_Excerpted passage_:

□ □ □ □ □

The Armenian Thoros of Edessa sent envoys—the Armenian bishop of Edessa and twelve leading citizens—to Baldwin in early 1098, seeking his assistance against the nearby Seljuq rulers.[53][59][60] Being the first town to convert to Christianity, Edessa had played an important role in Christian history.[38] Before departing for Edessa, Baldwin ordered the arrest of Bagrat whom Fer had accused of secret correspondence with the Seljuqs.[57][61] Bagrat was tortured, but he managed to escape and fled to his brother, Kogh Vasil, the lord of Raban and Kaisun.[61] Baldwin left for Edessa in early February, but Balduk, the emir of Samosata,[61] prevented him from crossing the Euphrates.[59][62] His second attempt was successful and reached Edessa in mid-February.[62][63] Baldwin did not want to serve Thoros as a mercenary.[64][65] The Armenian townspeople persuaded Thoros to adopt him, because they had feared that otherwise he would leave the town.[66] Strengthened by troops from Edessa, Baldwin raided Balduk's territory and placed a garrison in a small fortress near Samosata.[67]

In the view of the twelve governors' and all their fellow citizens' steadfastness and goodwill towards Baldwin, [Thoros of Edessa] had to grant their request whether he liked it or not, and he made Baldwin his own adopted son according to the custom of that region and people, binding him to his naked chest and clothing him once for all under the garment closest to his own flesh, with pledges given and received by both parties. With the father-and-son relationship thus confirmed on both sides, [Thoros] one day suggested to Baldwin, in his position as son, that he call his men together, all the army and those serving for pay, taking the citizens of Edessa likewise, and set out for the fortification at Samosata which was next to the Euphrates and conquer Balduk, prince of the Turks, who had unjustly seized that same citadel, which belonged to Edessa, and was holding it.

□ □ □ □ □

_What to work on_:
A – In the passage on Baldwin and Edessa, who prevented Baldwin from crossing the Euphrates?
B – For each statement, say whether it agrees with the passage on Baldwin and Edessa, and quote the words that decide it: (i) Thoros sent the Armenian bishop of Edessa and twelve leading citizens as envoys to Baldwin. (ii) Bagrat died while being tortured. (iii) Baldwin was willing to serve Thoros as a mercenary.

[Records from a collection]
□ □ □ □ □

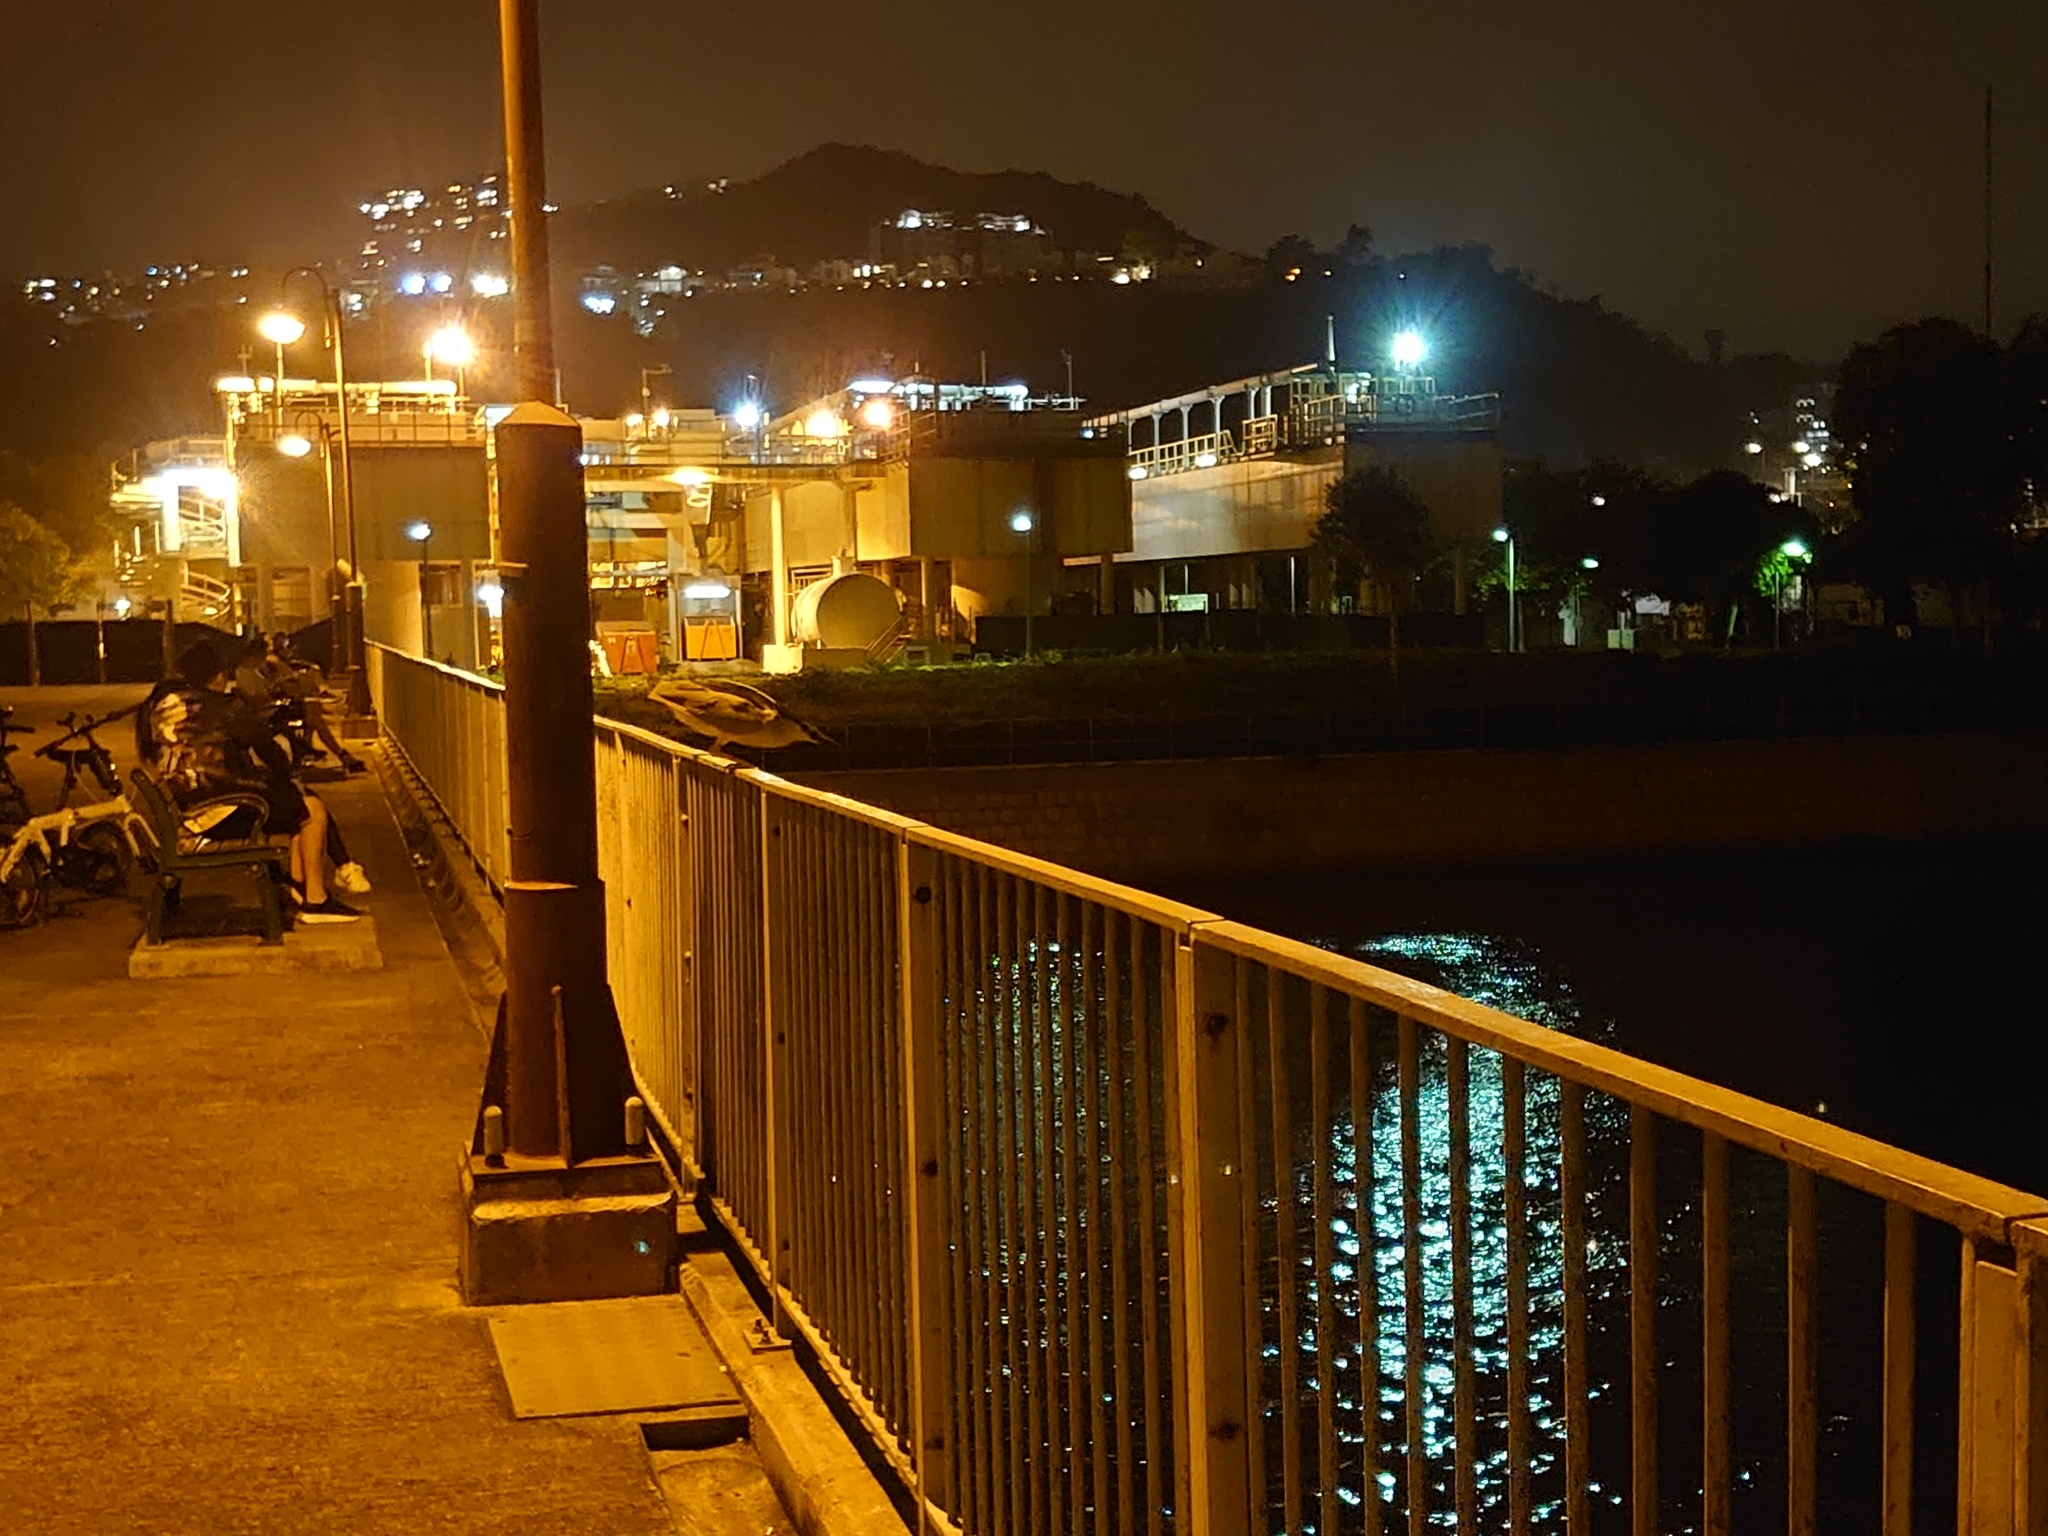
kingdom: Animalia
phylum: Chordata
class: Aves
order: Pelecaniformes
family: Ardeidae
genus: Nycticorax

□ □ □ □ □

_Written answers_:
A – Balduk, the emir of Samosata.

B –
(i) Yes: "sent envoys—the Armenian bishop of Edessa and twelve leading citizens—to Baldwin"
(ii) No: "he managed to escape and fled to his brother, Kogh Vasil"
(iii) No: "Baldwin did not want to serve Thoros as a mercenary."